◆ Task to complete
What is needed here is each entry reproduced exactly, without its pictures.

+++ Records shown +++

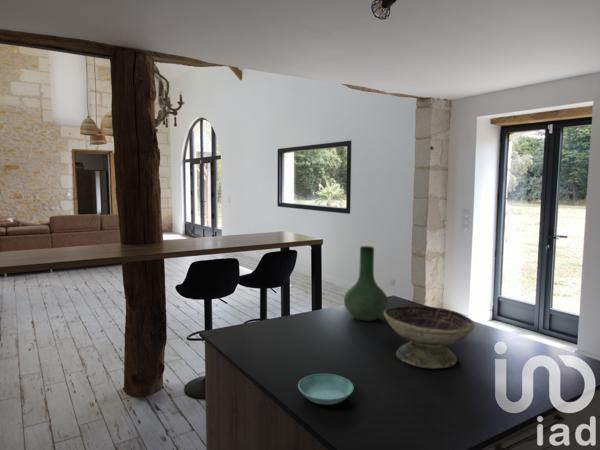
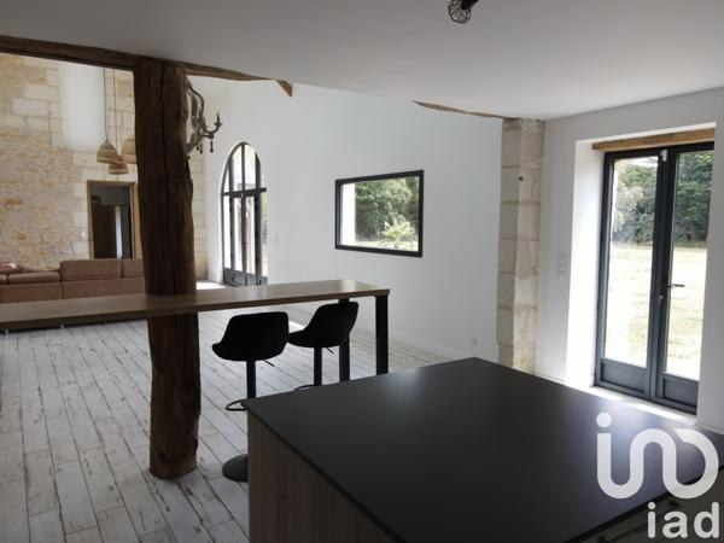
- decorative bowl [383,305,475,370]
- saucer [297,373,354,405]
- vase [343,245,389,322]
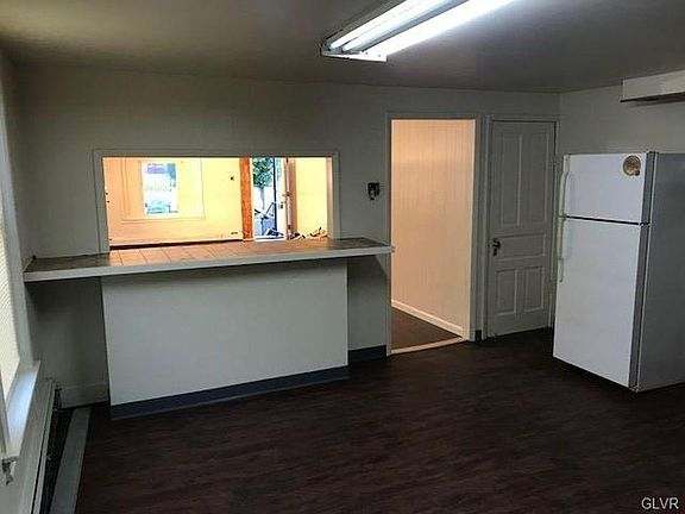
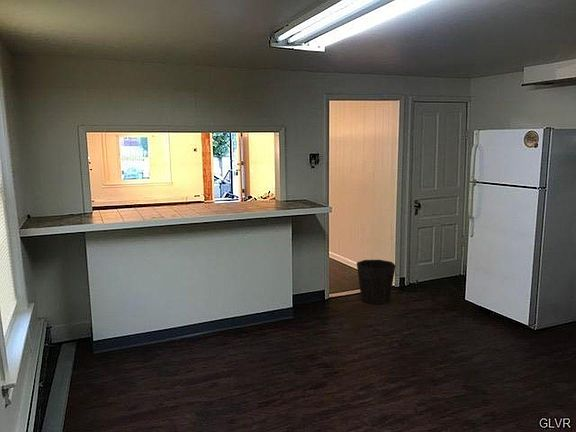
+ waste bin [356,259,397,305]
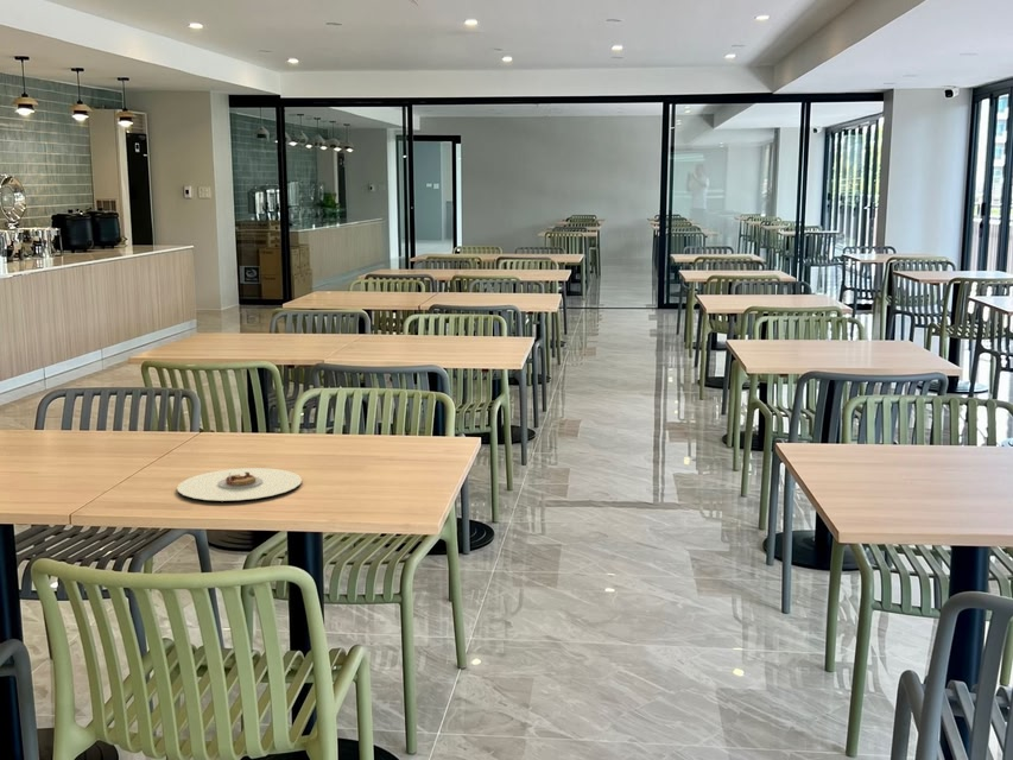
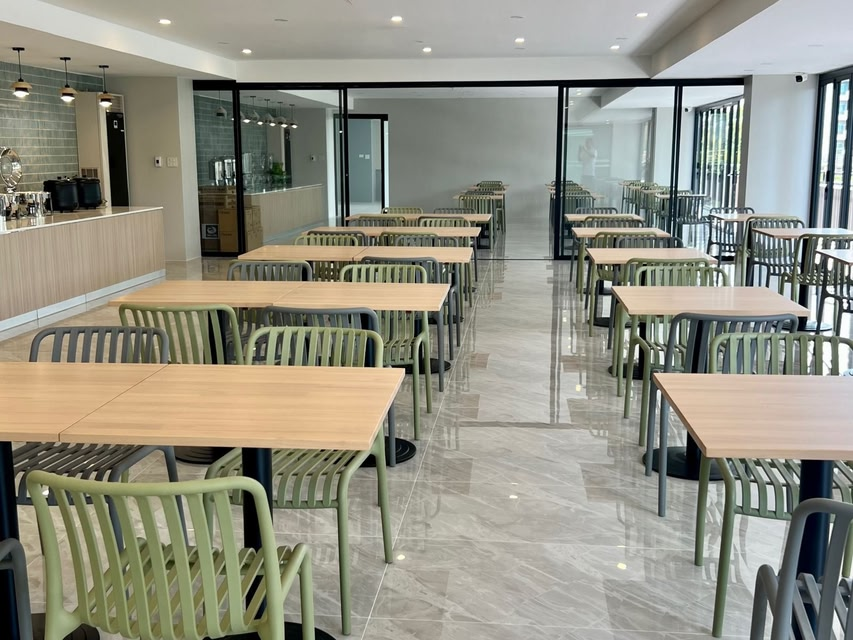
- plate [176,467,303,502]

+++

◆ Output below
- decorative bowl [383,305,475,370]
- saucer [297,373,354,405]
- vase [343,245,389,322]
+ waste bin [356,259,397,305]
- plate [176,467,303,502]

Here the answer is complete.